— What is needed —
Except for images, print the whole listing verbatim.

— Records supplied —
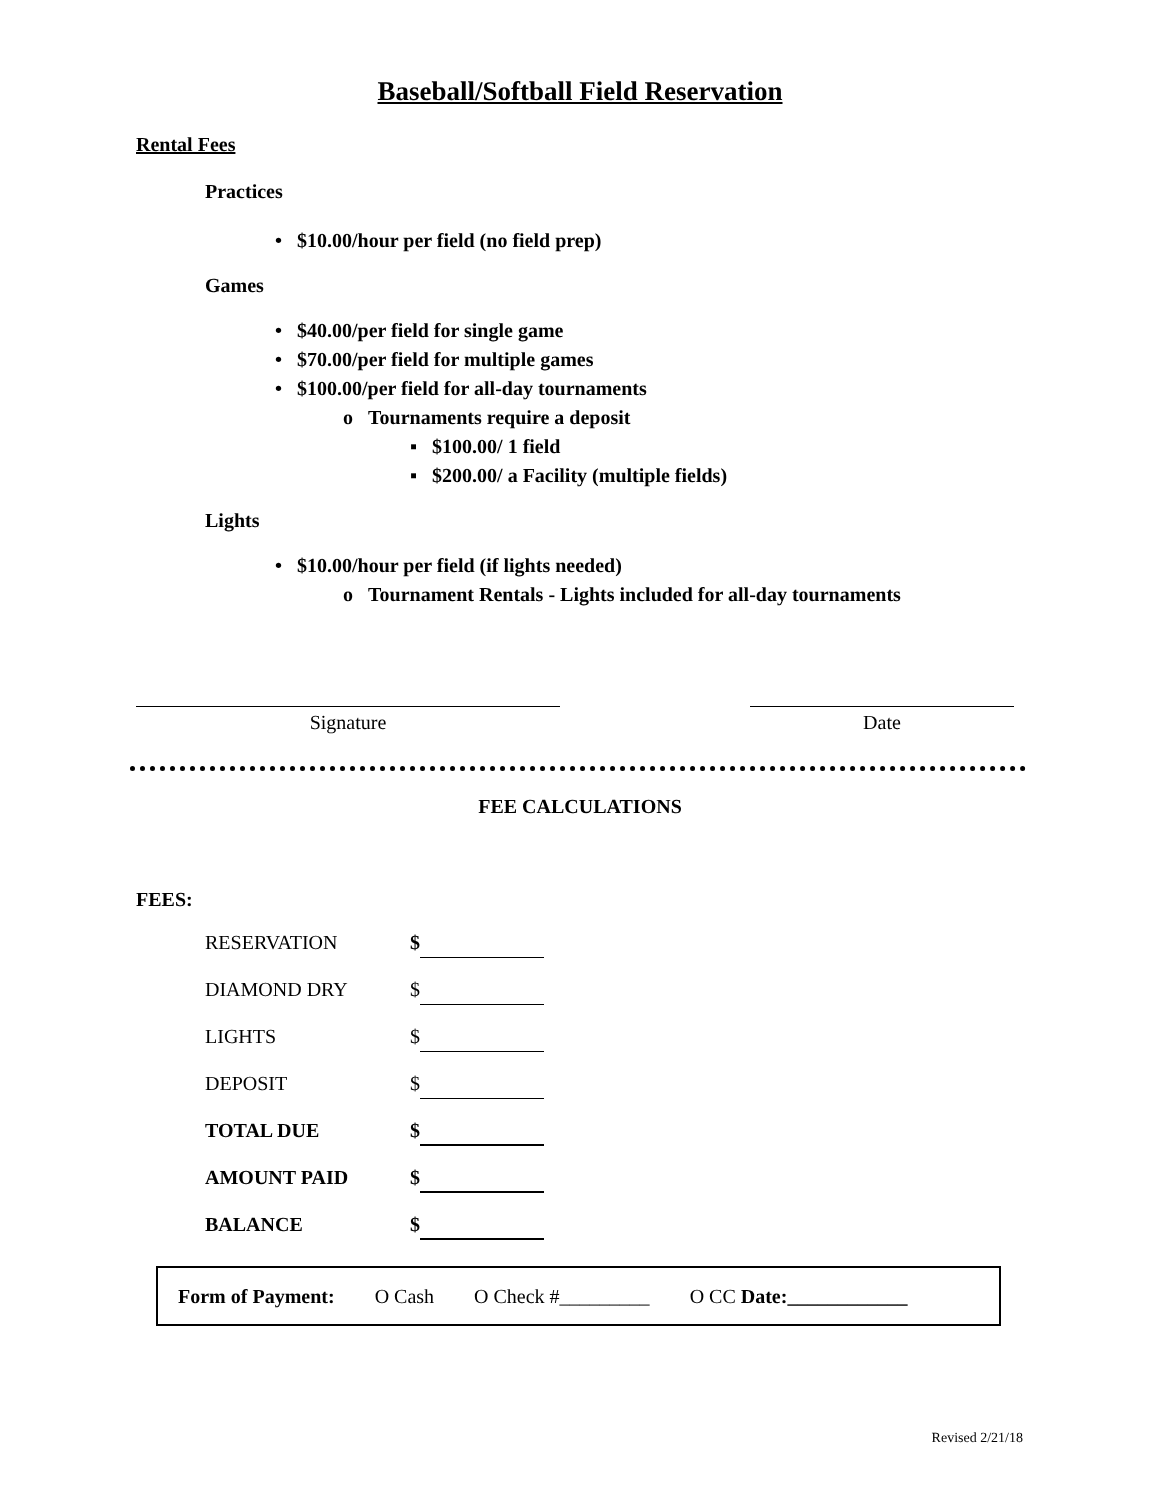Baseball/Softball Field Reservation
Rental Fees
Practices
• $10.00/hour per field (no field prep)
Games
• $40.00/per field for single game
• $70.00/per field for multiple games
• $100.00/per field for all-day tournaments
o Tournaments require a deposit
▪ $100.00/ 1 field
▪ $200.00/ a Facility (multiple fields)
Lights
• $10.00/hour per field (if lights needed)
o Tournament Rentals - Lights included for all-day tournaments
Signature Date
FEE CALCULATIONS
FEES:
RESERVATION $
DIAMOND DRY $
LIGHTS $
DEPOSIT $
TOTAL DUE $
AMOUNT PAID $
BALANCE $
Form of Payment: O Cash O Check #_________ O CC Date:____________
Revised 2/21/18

— Written answer —
Baseball/Softball Field Reservation
Rental Fees
Practices
• $10.00/hour per field (no field prep)
Games
• $40.00/per field for single game
• $70.00/per field for multiple games
• $100.00/per field for all-day tournaments
o Tournaments require a deposit
▪ $100.00/ 1 field
▪ $200.00/ a Facility (multiple fields)
Lights
• $10.00/hour per field (if lights needed)
o Tournament Rentals - Lights included for all-day tournaments
Signature Date
FEE CALCULATIONS
FEES:
RESERVATION $
DIAMOND DRY $
LIGHTS $
DEPOSIT $
TOTAL DUE $
AMOUNT PAID $
BALANCE $
Form of Payment: O Cash O Check #_________ O CC Date:____________
Revised 2/21/18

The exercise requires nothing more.